The set of columns that will be written into the runtime .csv file.

Common built-in values include:

  • round
  • accuracy
  • accuracy_std
  • elapsed_time
  • comm_time
  • processing_time
  • round_time
  • comm_overhead
  • train_loss
  • core_metric
  • local_epoch_num
  • edge_agg_num
  • evaluation_primary_value

Note

Use commas to separate them. The default is round, accuracy, elapsed_time.

Structured evaluators

When [evaluation] is configured, Plato automatically appends any new evaluation_* columns that appear at runtime. You do not need to predeclare every Lighteval task metric in results.types, although predeclaring the summary columns can keep the CSV order stable.

result_path

The path to the result .csv files.

Default value: <base_path>/results/, where <base_path> is specified in the general section.

record_clients_accuracy

Whether a separate *_accuracy.csv file should be written for client-side test metrics.

Default value: false

This setting only has an effect when clients.do_test = true.
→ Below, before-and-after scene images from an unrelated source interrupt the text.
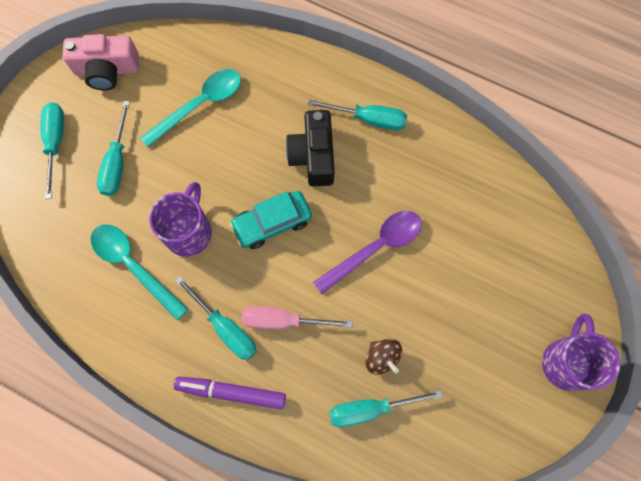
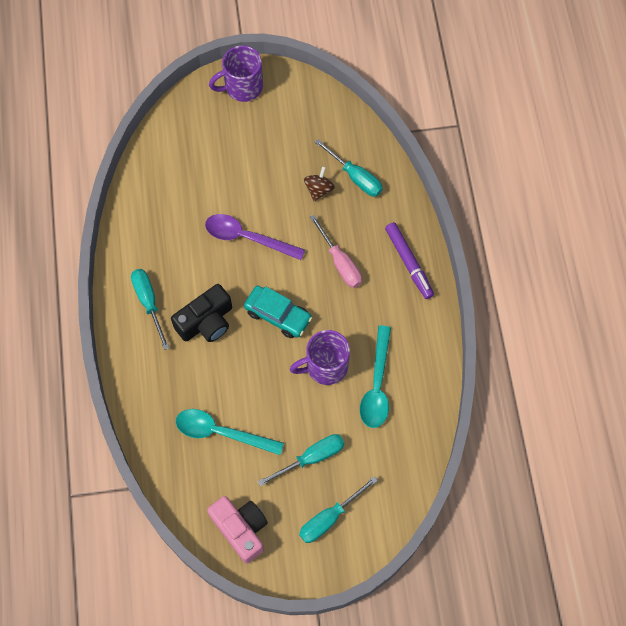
camera: 125 degrees left, 5 degrees down
(225, 328) = (372, 295): turquoise screwdriver -> none

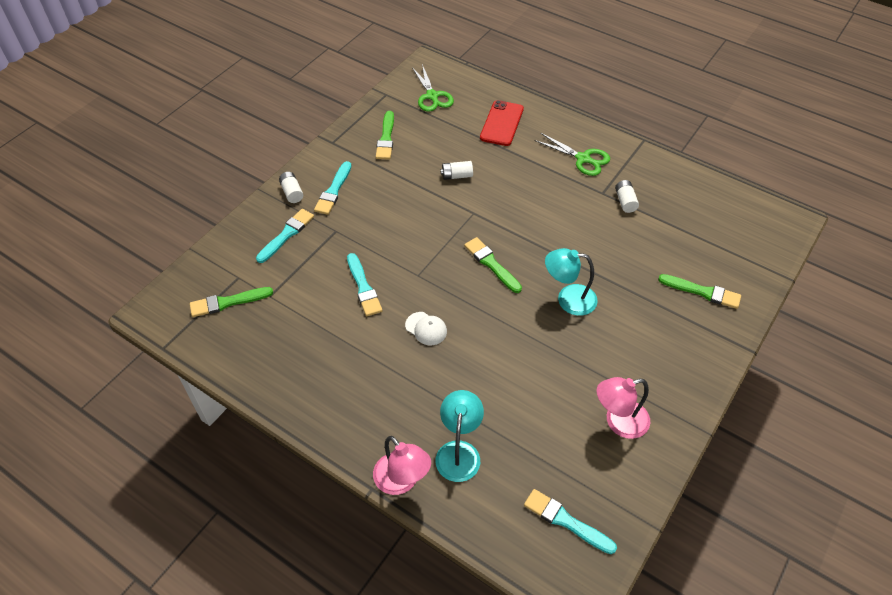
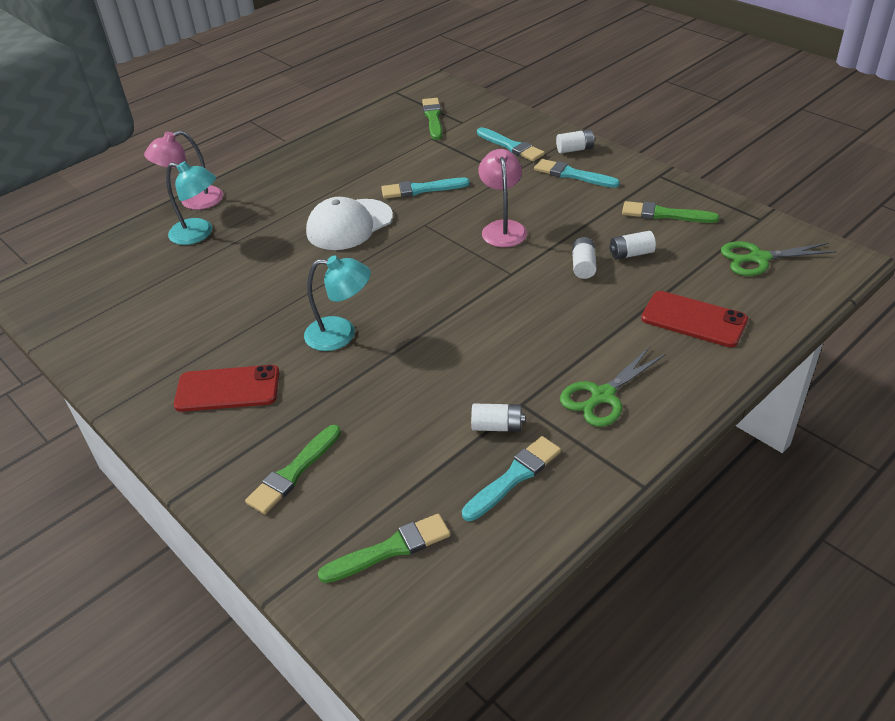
camera: 105 degrees right, 10 degrees down
(426, 328) = (349, 225): white cap -> white cap, size x1.87
(437, 153) = (631, 254): none -> white battery
(491, 264) = (421, 279): green brush -> green brush (390, 549)
(566, 521) = (87, 289): turquoise brush -> turquoise brush (514, 477)
(568, 299) = (341, 334): turquoise lamp -> turquoise lamp turned 75 degrees clockwise
(618, 422) = (158, 344): pink lamp -> pink lamp (503, 228)
(648, 353) = (227, 389): none -> red phone

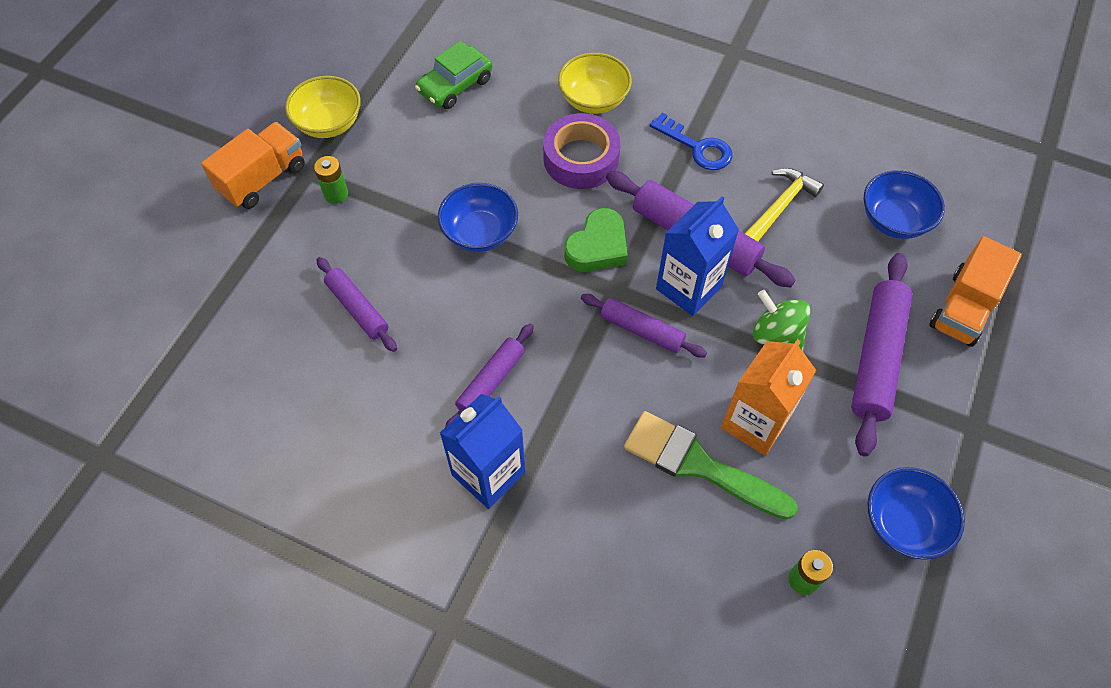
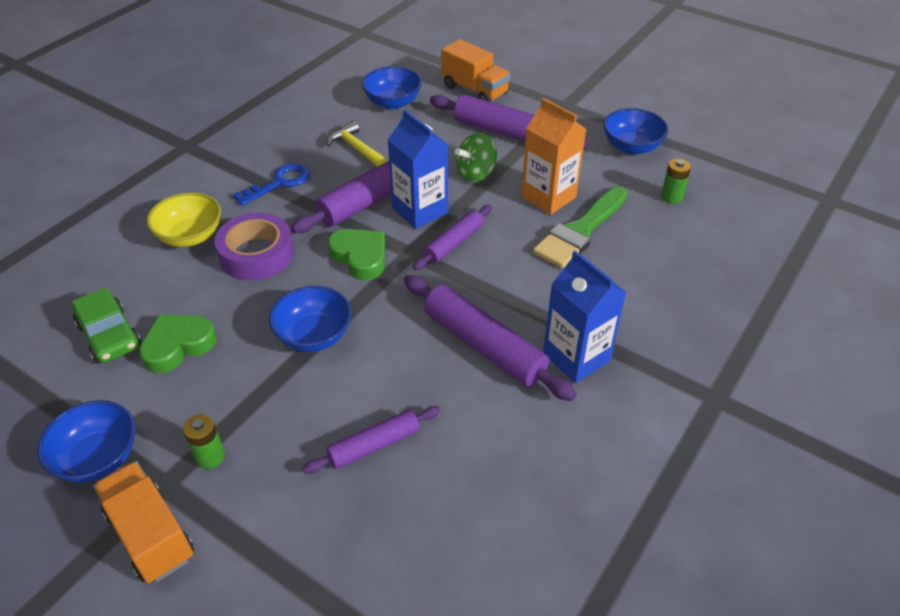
camera: 80 degrees left, 15 degrees down
(329, 123) = (98, 458): yellow bowl -> blue bowl
(451, 135) = (178, 346): none -> green heart
(491, 381) = (483, 345): purple rolling pin -> purple rolling pin, size x1.66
Structured evaluation columns

Structured evaluators write their metrics directly into the runtime CSV using the evaluation_ prefix.

Examples:

  • evaluation_ifeval_avg
  • evaluation_hellaswag
  • evaluation_arc_easy
  • evaluation_arc_challenge
  • evaluation_arc_avg
  • evaluation_piqa
  • evaluation_ifeval_prompt_level_strict_acc
  • evaluation_arc_easy_acc
  • evaluation_arc_challenge_acc_stderr

Summary metrics come from EvaluationResult.metrics. Plato also exports evaluation_primary_value, which mirrors the evaluator's configured primary metric value. Some evaluators, such as Lighteval, also expose detailed task-level metrics that Plato flattens into additional CSV columns automatically.

Example

[results]
types = "round, elapsed_time, accuracy, train_loss, evaluation_ifeval_avg, evaluation_hellaswag, evaluation_arc_avg, evaluation_piqa"

This predeclares the summary columns, and Plato adds any extra detailed evaluation_* columns later if the evaluator emits them.

Per-client accuracy logging

If you want a separate *_accuracy.csv file containing one row per selected client, enable both:

[clients]
do_test = true

[results]
record_clients_accuracy = true

Client-side testing alone is not enough; the extra CSV is only written when results.record_clients_accuracy = true is also set.

Logging format

The runtime CSV is the authoritative structured-evaluation log. Plato no longer writes a separate JSONL sidecar for evaluator outputs.